### Material provided

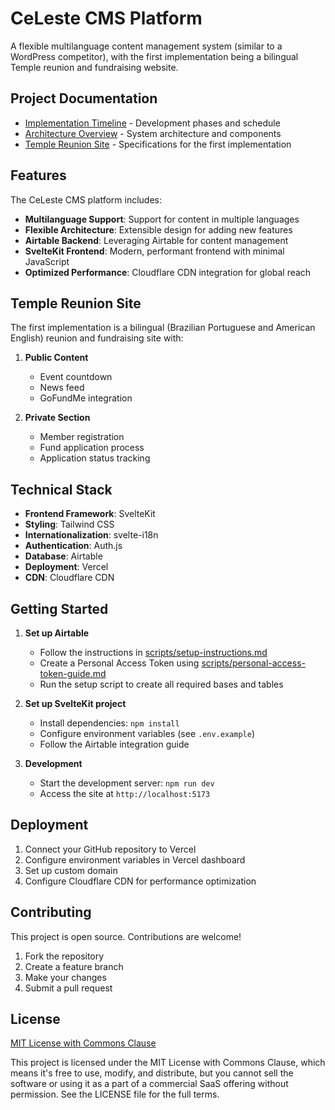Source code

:# CeLeste CMS Platform

A flexible multilanguage content management system (similar to a WordPress competitor), with the first implementation being a bilingual Temple reunion and fundraising website.

## Project Documentation

- [Implementation Timeline](./Documentation/implementation-timeline.md) - Development phases and schedule
- [Architecture Overview](./Documentation/celeste-cms-architecture.md) - System architecture and components
- [Temple Reunion Site](./Documentation/temple-reunion-site.md) - Specifications for the first implementation

## Features

The CeLeste CMS platform includes:

- **Multilanguage Support**: Support for content in multiple languages
- **Flexible Architecture**: Extensible design for adding new features
- **Airtable Backend**: Leveraging Airtable for content management
- **SvelteKit Frontend**: Modern, performant frontend with minimal JavaScript
- **Optimized Performance**: Cloudflare CDN integration for global reach

## Temple Reunion Site

The first implementation is a bilingual (Brazilian Portuguese and American English) reunion and fundraising site with:

1. **Public Content**
   - Event countdown
   - News feed
   - GoFundMe integration

2. **Private Section**
   - Member registration
   - Fund application process
   - Application status tracking

## Technical Stack

- **Frontend Framework**: SvelteKit
- **Styling**: Tailwind CSS
- **Internationalization**: svelte-i18n
- **Authentication**: Auth.js
- **Database**: Airtable
- **Deployment**: Vercel
- **CDN**: Cloudflare CDN

## Getting Started

1. **Set up Airtable**
   - Follow the instructions in [scripts/setup-instructions.md](./scripts/setup-instructions.md)
   - Create a Personal Access Token using [scripts/personal-access-token-guide.md](./scripts/personal-access-token-guide.md)
   - Run the setup script to create all required bases and tables

2. **Set up SvelteKit project**
   - Install dependencies: `npm install`
   - Configure environment variables (see `.env.example`)
   - Follow the Airtable integration guide

3. **Development**
   - Start the development server: `npm run dev`
   - Access the site at `http://localhost:5173`

## Deployment

1. Connect your GitHub repository to Vercel
2. Configure environment variables in Vercel dashboard
3. Set up custom domain
4. Configure Cloudflare CDN for performance optimization

## Contributing

This project is open source. Contributions are welcome!

1. Fork the repository
2. Create a feature branch
3. Make your changes
4. Submit a pull request

## License

[MIT License with Commons Clause](./LICENSE)

This project is licensed under the MIT License with Commons Clause, which means it's free to use, modify, and distribute, but you cannot sell the software or using it as a part of a commercial SaaS offering without permission. See the LICENSE file for the full terms.
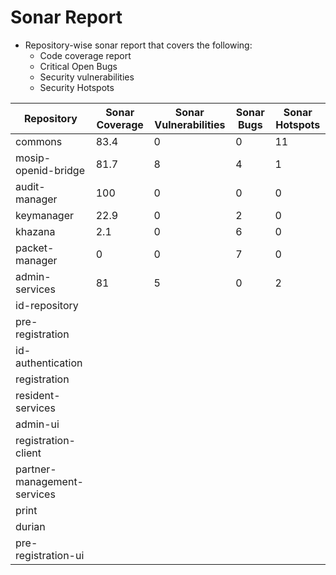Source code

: # Sonar Report

* Repository-wise sonar report that covers the following:
    * Code coverage report
    * Critical Open Bugs
    * Security vulnerabilities
    * Security Hotspots


|    Repository        |   Sonar Coverage    | Sonar Vulnerabilities |   Sonar Bugs     |  Sonar Hotspots  |
|----------------------|---------------------|-----------------------|------------------|------------------|
| commons              |   83.4              |         0             |   0              |        11        |
| mosip-openid-bridge  |   81.7              |          8            |       4          |         1        |
| audit-manager        |  100                |           0           |     0            |         0        |
| keymanager           |    22.9             |         0              |   2             |    0             |
| khazana              |  2.1                   |  0                  |   6             |     0             |
| packet-manager       | 0                    |       0               |   7             |     0             |
| admin-services       |    81               |        5               |   0             |    2              |
| id-repository        |                     |                       |                  |                  |
| pre-registration     |                     |                       |                  |                  |
|  id-authentication   |                     |                       |                  |                  |
|   registration       |                     |                       |                  |                  |
|  resident-services   |                     |                       |                  |                  |
|  admin-ui            |                     |                       |                  |                  |
|  registration-client |                     |                       |                  |                  |
| partner-management-services|                     |                       |                  |                  |
| print                 |                     |                       |                  |                  |
| durian                 |                     |                       |                  |                  |
| pre-registration-ui             |                     |                       |                  |                  |
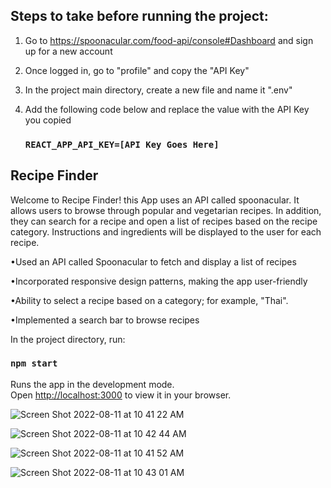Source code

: ## Steps to take before running the project:

1. Go to https://spoonacular.com/food-api/console#Dashboard and sign up for a new account
2. Once logged in, go to "profile" and copy the "API Key"
3. In the project main directory, create a new file and name it ".env"
4. Add the following code below and replace the value with the API Key you copied

   ### `REACT_APP_API_KEY=[API Key Goes Here]`
   

## Recipe Finder

Welcome to Recipe Finder! this App uses an API called spoonacular. It allows users to browse through popular and vegetarian recipes. In addition, they can search for a recipe and open a list of recipes based on the recipe category. Instructions and ingredients will be displayed to the user for each recipe. 

•Used an API called Spoonacular to fetch and display a list of recipes

•Incorporated responsive design patterns, making the app user-friendly

•Ability to select a recipe based on a category; for example, "Thai".

•Implemented a search bar to browse recipes

In the project directory, run:

### `npm start`

Runs the app in the development mode.\
Open [http://localhost:3000](http://localhost:3000) to view it in your browser.

![Screen Shot 2022-08-11 at 10 41 22 AM](https://user-images.githubusercontent.com/68364641/184198469-9c9f2595-eeaf-48b6-8aaf-e8a6d5cf0a27.png)

![Screen Shot 2022-08-11 at 10 42 44 AM](https://user-images.githubusercontent.com/68364641/184198751-2824595b-f262-41ff-ba49-210c8306ad65.png)

![Screen Shot 2022-08-11 at 10 41 52 AM](https://user-images.githubusercontent.com/68364641/184198593-2eb8f52d-8ed6-4995-9ccc-e54870ee1350.png)

![Screen Shot 2022-08-11 at 10 43 01 AM](https://user-images.githubusercontent.com/68364641/184198817-6aaa8140-590a-4f59-85e4-952be136d689.png)
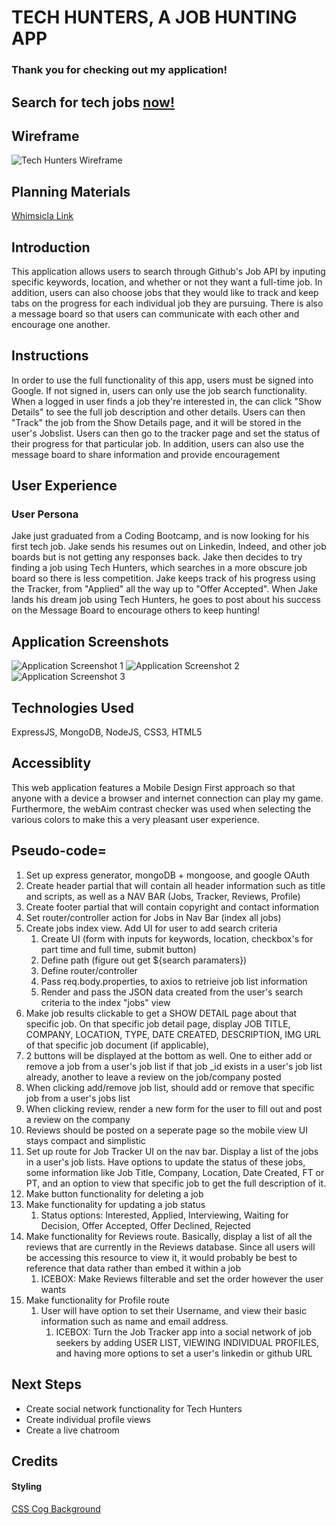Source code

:# TECH HUNTERS, A JOB HUNTING APP
### Thank you for checking out my application!
## Search for tech jobs [now!](https://tech-hunters.herokuapp.com/)
## Wireframe
![Tech Hunters Wireframe](https://i.imgur.com/Wss3fMZ.png)

## Planning Materials
[Whimsicla Link](https://whimsical.com/job-tracker-5qTvCiwQahTBm2ZLGzPu9H)
## Introduction
This application allows users to search through Github's Job API by inputing specific keywords, location, and whether or not they want a full-time job. In addition, users can also choose jobs that they would like to track and keep tabs on the progress for each individual job they are pursuing. There is also a message board so that users can communicate with each other and encourage one another.
## Instructions
In order to use the full functionality of this app, users must be signed into Google. If not signed in, users can only use the job search functionality. When a logged in user finds a job they're interested in, the can click "Show Details" to see the full job description and other details. Users can then "Track" the job from the Show Details page, and it will be stored in the user's Jobslist. Users can then go to the tracker page and set the status of their progress for that particular job. In addition, users can also use the message board to share information and provide encouragement

 ## User Experience
 ### User Persona
 Jake just graduated from a Coding Bootcamp, and is now looking for his first tech job. Jake sends his resumes out on Linkedin, Indeed, and other job boards but is not getting any responses back. Jake then decides to try finding a job using Tech Hunters, which searches in a more obscure job board so there is less competition. Jake keeps track of his progress using the Tracker, from "Applied" all the way up to "Offer Accepted". When Jake lands his dream job using Tech Hunters, he goes to post about his success on the Message Board to encourage others to keep hunting!

## Application Screenshots
![Application Screenshot 1](images/screenshots/screenshot1.png)
![Application Screenshot 2](images/screenshots/screenshot2.png)
![Application Screenshot 3](images/screenshots/screenshot3.png)
## Technologies Used
ExpressJS, MongoDB, NodeJS, CSS3, HTML5
## Accessiblity
This web application features a Mobile Design First approach so that anyone with a device a browser and internet connection can play my game. Furthermore, the webAim contrast checker was used when selecting the various colors to make this a very pleasant user experience.
## Pseudo-code=
1. Set up express generator, mongoDB + mongoose, and google OAuth
2. Create header partial that will contain all header information such as title and scripts, as well as a NAV BAR (Jobs, Tracker, Reviews, Profile)
3. Create footer partial that will contain copyright and contact information
4. Set router/controller action for Jobs in Nav Bar (index all jobs)
5. Create jobs index view. Add UI for user to add search criteria
    1. Create UI (form with inputs for keywords, location, checkbox's for part time and full time, submit button)
    2. Define path (figure out get ${search paramaters})
    3. Define router/controller
    4. Pass req.body.properties, to axios to retrieive job list information
    5. Render and pass the JSON data created from the user's search criteria to the index "jobs" view
6. Make job results clickable to get a SHOW DETAIL page about that specific job. On that specific job detail page, display JOB TITLE, COMPANY, LOCATION, TYPE, DATE CREATED, DESCRIPTION, IMG URL of that specific job document (if applicable), 
7. 2 buttons will be displayed at the bottom as well. One to either add or remove a job from a user's job list if that job _id exists in a user's job list already, another to leave a review on the job/company posted
8. When clicking add/remove job list, should add or remove that specific job from a user's jobs list
9. When clicking review, render a new form for the user to fill out and post a review on the company
10. Reviews should be posted on a seperate page so the mobile view UI stays compact and simplistic
11. Set up route for Job Tracker UI on the nav bar. Display a list of the jobs in a user's job lists. Have options to update the status of these jobs, some information like Job Title, Company, Location, Date Created, FT or PT, and an option to view that specific job to get the full description of it.
12. Make button functionality for deleting a job
13. Make functionality for updating a job status
    1. Status options: Interested, Applied, Interviewing, Waiting for Decision, Offer Accepted, Offer Declined, Rejected
14. Make functionality for Reviews route. Basically, display a list of all the reviews that are currently in the Reviews database. Since all users will be accessing this resource to view it, it would probably be best to reference that data rather than embed it within a job
    1. ICEBOX: Make Reviews filterable and set the order however the user wants
15. Make functionality for Profile route 
    1. User will have option to set their Username, and view their basic information such as name and email address.
        1. ICEBOX: Turn the Job Tracker app into a social network of job seekers by adding USER LIST, VIEWING INDIVIDUAL PROFILES, and having more options to set a user's linkedin or github URL


## Next Steps
- Create social network functionality for Tech Hunters
- Create individual profile views
- Create a live chatroom


## Credits

#### Styling
[CSS Cog Background](heropatterns.com)


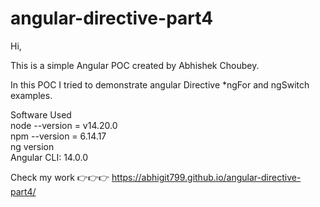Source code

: # angular-directive-part4
Hi, <br/>

This is a simple Angular POC created by Abhishek Choubey. <br/>

In this POC I tried to demonstrate angular Directive *ngFor and ngSwitch examples. <br/>

Software Used <br/>
node --version = v14.20.0 <br/>
npm --version = 6.14.17 <br/>
ng version <br/>
Angular CLI: 14.0.0 <br/>

Check my work 👉👉👉 https://abhigit799.github.io/angular-directive-part4/

<br/>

######

Activity:
Render every line of the data, from the start through the line holding "## Technical Stack" inclusive, as a Markdown table with the columns Row and Line, leaving out blank lines. Omit the pictures from your answer.

Solution to this task:
| Row | Line |
|---|---|
| 1 | Source code |
| 2 | :# CeLeste CMS Platform |
| 3 | A flexible multilanguage content management system (similar to a WordPress competitor), with the first implementation being a bilingual Temple reunion and fundraising website. |
| 4 | ## Project Documentation |
| 5 | - [Implementation Timeline](./Documentation/implementation-timeline.md) - Development phases and schedule |
| 6 | - [Architecture Overview](./Documentation/celeste-cms-architecture.md) - System architecture and components |
| 7 | - [Temple Reunion Site](./Documentation/temple-reunion-site.md) - Specifications for the first implementation |
| 8 | ## Features |
| 9 | The CeLeste CMS platform includes: |
| 10 | - **Multilanguage Support**: Support for content in multiple languages |
| 11 | - **Flexible Architecture**: Extensible design for adding new features |
| 12 | - **Airtable Backend**: Leveraging Airtable for content management |
| 13 | - **SvelteKit Frontend**: Modern, performant frontend with minimal JavaScript |
| 14 | - **Optimized Performance**: Cloudflare CDN integration for global reach |
| 15 | ## Temple Reunion Site |
| 16 | The first implementation is a bilingual (Brazilian Portuguese and American English) reunion and fundraising site with: |
| 17 | 1. **Public Content** |
| 18 |    - Event countdown |
| 19 |    - News feed |
| 20 |    - GoFundMe integration |
| 21 | 2. **Private Section** |
| 22 |    - Member registration |
| 23 |    - Fund application process |
| 24 |    - Application status tracking |
| 25 | ## Technical Stack |